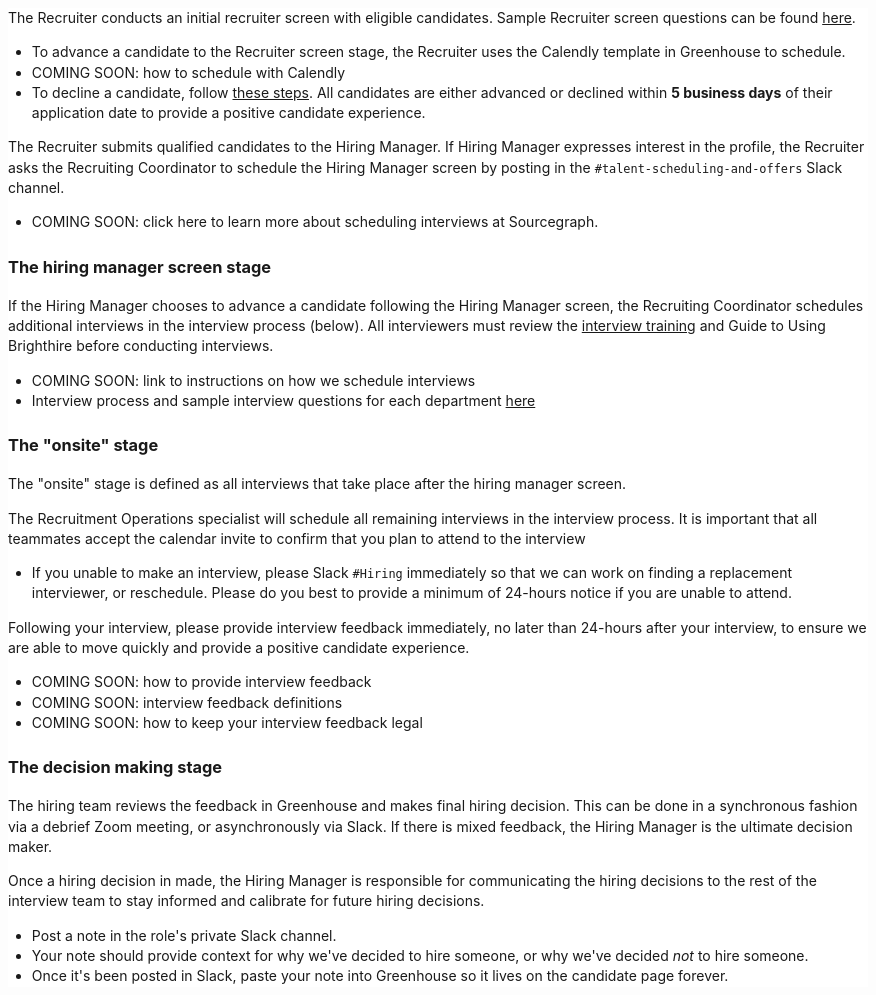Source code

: The Recruiter conducts an initial recruiter screen with eligible candidates. Sample Recruiter screen questions can be found [here](interview_process.md).

- To advance a candidate to the Recruiter screen stage, the Recruiter uses the Calendly template in Greenhouse to schedule.
- COMING SOON: how to schedule with Calendly
- To decline a candidate, follow [these steps](../interview_process#declining-candidates). All candidates are either advanced or declined within **5 business days** of their application date to provide a positive candidate experience.

The Recruiter submits qualified candidates to the Hiring Manager. If Hiring Manager expresses interest in the profile, the Recruiter asks the Recruiting Coordinator to schedule the Hiring Manager screen by posting in the `#talent-scheduling-and-offers` Slack channel.

- COMING SOON: click here to learn more about scheduling interviews at Sourcegraph.

### The hiring manager screen stage

If the Hiring Manager chooses to advance a candidate following the Hiring Manager screen, the Recruiting Coordinator schedules additional interviews in the interview process (below). All interviewers must review the [interview training](../tools/interview_training.md#2-structured-interviewing) and Guide to Using Brighthire before conducting interviews.

- COMING SOON: link to instructions on how we schedule interviews
- Interview process and sample interview questions for each department [here](interview_process.md)

### The "onsite" stage

The "onsite" stage is defined as all interviews that take place after the hiring manager screen.

The Recruitment Operations specialist will schedule all remaining interviews in the interview process. It is important that all teammates accept the calendar invite to confirm that you plan to attend to the interview

- If you unable to make an interview, please Slack `#Hiring` immediately so that we can work on finding a replacement interviewer, or reschedule. Please do you best to provide a minimum of 24-hours notice if you are unable to attend.

Following your interview, please provide interview feedback immediately, no later than 24-hours after your interview, to ensure we are able to move quickly and provide a positive candidate experience.

- COMING SOON: how to provide interview feedback
- COMING SOON: interview feedback definitions
- COMING SOON: how to keep your interview feedback legal

### The decision making stage

The hiring team reviews the feedback in Greenhouse and makes final hiring decision. This can be done in a synchronous fashion via a debrief Zoom meeting, or asynchronously via Slack. If there is mixed feedback, the Hiring Manager is the ultimate decision maker.

Once a hiring decision in made, the Hiring Manager is responsible for communicating the hiring decisions to the rest of the interview team to stay informed and calibrate for future hiring decisions.

- Post a note in the role's private Slack channel.
- Your note should provide context for why we've decided to hire someone, or why we've decided _not_ to hire someone.
- Once it's been posted in Slack, paste your note into Greenhouse so it lives on the candidate page forever.
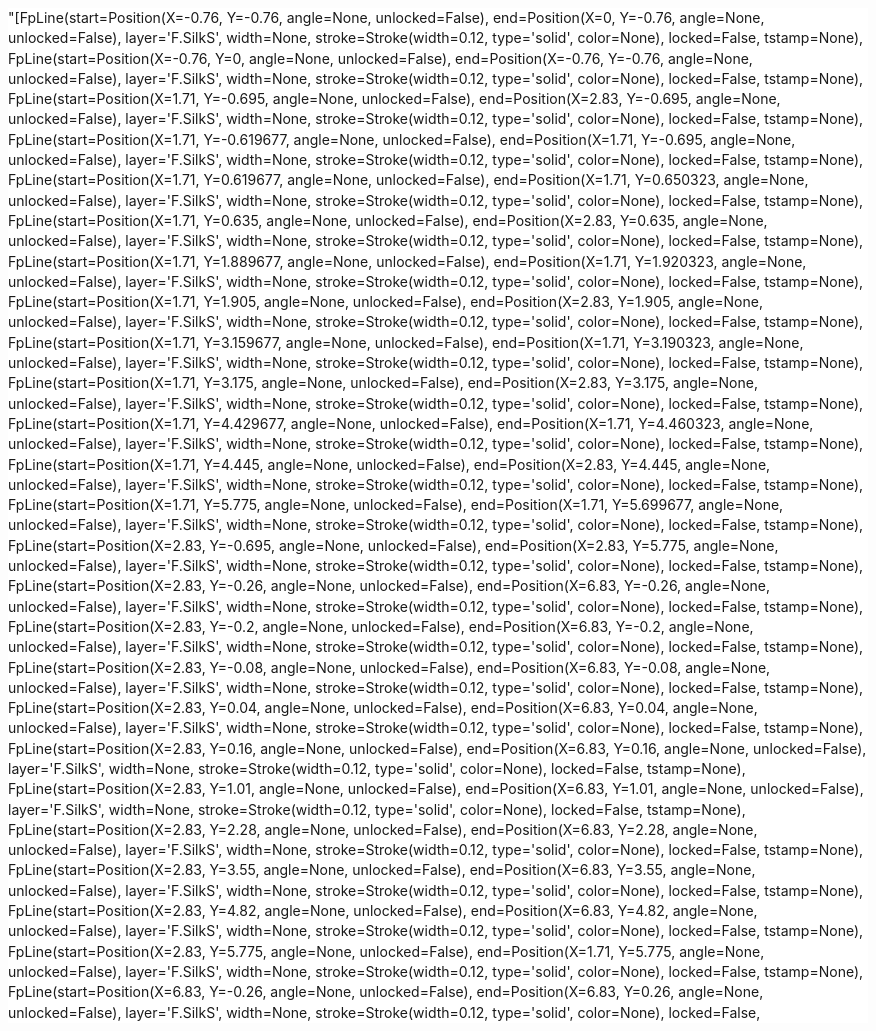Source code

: "[FpLine(start=Position(X=-0.76, Y=-0.76, angle=None, unlocked=False), end=Position(X=0, Y=-0.76, angle=None, unlocked=False), layer='F.SilkS', width=None, stroke=Stroke(width=0.12, type='solid', color=None), locked=False, tstamp=None), FpLine(start=Position(X=-0.76, Y=0, angle=None, unlocked=False), end=Position(X=-0.76, Y=-0.76, angle=None, unlocked=False), layer='F.SilkS', width=None, stroke=Stroke(width=0.12, type='solid', color=None), locked=False, tstamp=None), FpLine(start=Position(X=1.71, Y=-0.695, angle=None, unlocked=False), end=Position(X=2.83, Y=-0.695, angle=None, unlocked=False), layer='F.SilkS', width=None, stroke=Stroke(width=0.12, type='solid', color=None), locked=False, tstamp=None), FpLine(start=Position(X=1.71, Y=-0.619677, angle=None, unlocked=False), end=Position(X=1.71, Y=-0.695, angle=None, unlocked=False), layer='F.SilkS', width=None, stroke=Stroke(width=0.12, type='solid', color=None), locked=False, tstamp=None), FpLine(start=Position(X=1.71, Y=0.619677, angle=None, unlocked=False), end=Position(X=1.71, Y=0.650323, angle=None, unlocked=False), layer='F.SilkS', width=None, stroke=Stroke(width=0.12, type='solid', color=None), locked=False, tstamp=None), FpLine(start=Position(X=1.71, Y=0.635, angle=None, unlocked=False), end=Position(X=2.83, Y=0.635, angle=None, unlocked=False), layer='F.SilkS', width=None, stroke=Stroke(width=0.12, type='solid', color=None), locked=False, tstamp=None), FpLine(start=Position(X=1.71, Y=1.889677, angle=None, unlocked=False), end=Position(X=1.71, Y=1.920323, angle=None, unlocked=False), layer='F.SilkS', width=None, stroke=Stroke(width=0.12, type='solid', color=None), locked=False, tstamp=None), FpLine(start=Position(X=1.71, Y=1.905, angle=None, unlocked=False), end=Position(X=2.83, Y=1.905, angle=None, unlocked=False), layer='F.SilkS', width=None, stroke=Stroke(width=0.12, type='solid', color=None), locked=False, tstamp=None), FpLine(start=Position(X=1.71, Y=3.159677, angle=None, unlocked=False), end=Position(X=1.71, Y=3.190323, angle=None, unlocked=False), layer='F.SilkS', width=None, stroke=Stroke(width=0.12, type='solid', color=None), locked=False, tstamp=None), FpLine(start=Position(X=1.71, Y=3.175, angle=None, unlocked=False), end=Position(X=2.83, Y=3.175, angle=None, unlocked=False), layer='F.SilkS', width=None, stroke=Stroke(width=0.12, type='solid', color=None), locked=False, tstamp=None), FpLine(start=Position(X=1.71, Y=4.429677, angle=None, unlocked=False), end=Position(X=1.71, Y=4.460323, angle=None, unlocked=False), layer='F.SilkS', width=None, stroke=Stroke(width=0.12, type='solid', color=None), locked=False, tstamp=None), FpLine(start=Position(X=1.71, Y=4.445, angle=None, unlocked=False), end=Position(X=2.83, Y=4.445, angle=None, unlocked=False), layer='F.SilkS', width=None, stroke=Stroke(width=0.12, type='solid', color=None), locked=False, tstamp=None), FpLine(start=Position(X=1.71, Y=5.775, angle=None, unlocked=False), end=Position(X=1.71, Y=5.699677, angle=None, unlocked=False), layer='F.SilkS', width=None, stroke=Stroke(width=0.12, type='solid', color=None), locked=False, tstamp=None), FpLine(start=Position(X=2.83, Y=-0.695, angle=None, unlocked=False), end=Position(X=2.83, Y=5.775, angle=None, unlocked=False), layer='F.SilkS', width=None, stroke=Stroke(width=0.12, type='solid', color=None), locked=False, tstamp=None), FpLine(start=Position(X=2.83, Y=-0.26, angle=None, unlocked=False), end=Position(X=6.83, Y=-0.26, angle=None, unlocked=False), layer='F.SilkS', width=None, stroke=Stroke(width=0.12, type='solid', color=None), locked=False, tstamp=None), FpLine(start=Position(X=2.83, Y=-0.2, angle=None, unlocked=False), end=Position(X=6.83, Y=-0.2, angle=None, unlocked=False), layer='F.SilkS', width=None, stroke=Stroke(width=0.12, type='solid', color=None), locked=False, tstamp=None), FpLine(start=Position(X=2.83, Y=-0.08, angle=None, unlocked=False), end=Position(X=6.83, Y=-0.08, angle=None, unlocked=False), layer='F.SilkS', width=None, stroke=Stroke(width=0.12, type='solid', color=None), locked=False, tstamp=None), FpLine(start=Position(X=2.83, Y=0.04, angle=None, unlocked=False), end=Position(X=6.83, Y=0.04, angle=None, unlocked=False), layer='F.SilkS', width=None, stroke=Stroke(width=0.12, type='solid', color=None), locked=False, tstamp=None), FpLine(start=Position(X=2.83, Y=0.16, angle=None, unlocked=False), end=Position(X=6.83, Y=0.16, angle=None, unlocked=False), layer='F.SilkS', width=None, stroke=Stroke(width=0.12, type='solid', color=None), locked=False, tstamp=None), FpLine(start=Position(X=2.83, Y=1.01, angle=None, unlocked=False), end=Position(X=6.83, Y=1.01, angle=None, unlocked=False), layer='F.SilkS', width=None, stroke=Stroke(width=0.12, type='solid', color=None), locked=False, tstamp=None), FpLine(start=Position(X=2.83, Y=2.28, angle=None, unlocked=False), end=Position(X=6.83, Y=2.28, angle=None, unlocked=False), layer='F.SilkS', width=None, stroke=Stroke(width=0.12, type='solid', color=None), locked=False, tstamp=None), FpLine(start=Position(X=2.83, Y=3.55, angle=None, unlocked=False), end=Position(X=6.83, Y=3.55, angle=None, unlocked=False), layer='F.SilkS', width=None, stroke=Stroke(width=0.12, type='solid', color=None), locked=False, tstamp=None), FpLine(start=Position(X=2.83, Y=4.82, angle=None, unlocked=False), end=Position(X=6.83, Y=4.82, angle=None, unlocked=False), layer='F.SilkS', width=None, stroke=Stroke(width=0.12, type='solid', color=None), locked=False, tstamp=None), FpLine(start=Position(X=2.83, Y=5.775, angle=None, unlocked=False), end=Position(X=1.71, Y=5.775, angle=None, unlocked=False), layer='F.SilkS', width=None, stroke=Stroke(width=0.12, type='solid', color=None), locked=False, tstamp=None), FpLine(start=Position(X=6.83, Y=-0.26, angle=None, unlocked=False), end=Position(X=6.83, Y=0.26, angle=None, unlocked=False), layer='F.SilkS', width=None, stroke=Stroke(width=0.12, type='solid', color=None), locked=False,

══════════════════════════════

> _What is needed_: Please write out the text between the lines holding "be found [here](interview_process.md)." and "### The hiring manager screen stage", inclusive, with every character unchanged.

> _Response to this exercise_:
: The Recruiter conducts an initial recruiter screen with eligible candidates. Sample Recruiter screen questions can be found [here](interview_process.md).

- To advance a candidate to the Recruiter screen stage, the Recruiter uses the Calendly template in Greenhouse to schedule.
- COMING SOON: how to schedule with Calendly
- To decline a candidate, follow [these steps](../interview_process#declining-candidates). All candidates are either advanced or declined within **5 business days** of their application date to provide a positive candidate experience.

The Recruiter submits qualified candidates to the Hiring Manager. If Hiring Manager expresses interest in the profile, the Recruiter asks the Recruiting Coordinator to schedule the Hiring Manager screen by posting in the `#talent-scheduling-and-offers` Slack channel.

- COMING SOON: click here to learn more about scheduling interviews at Sourcegraph.

### The hiring manager screen stage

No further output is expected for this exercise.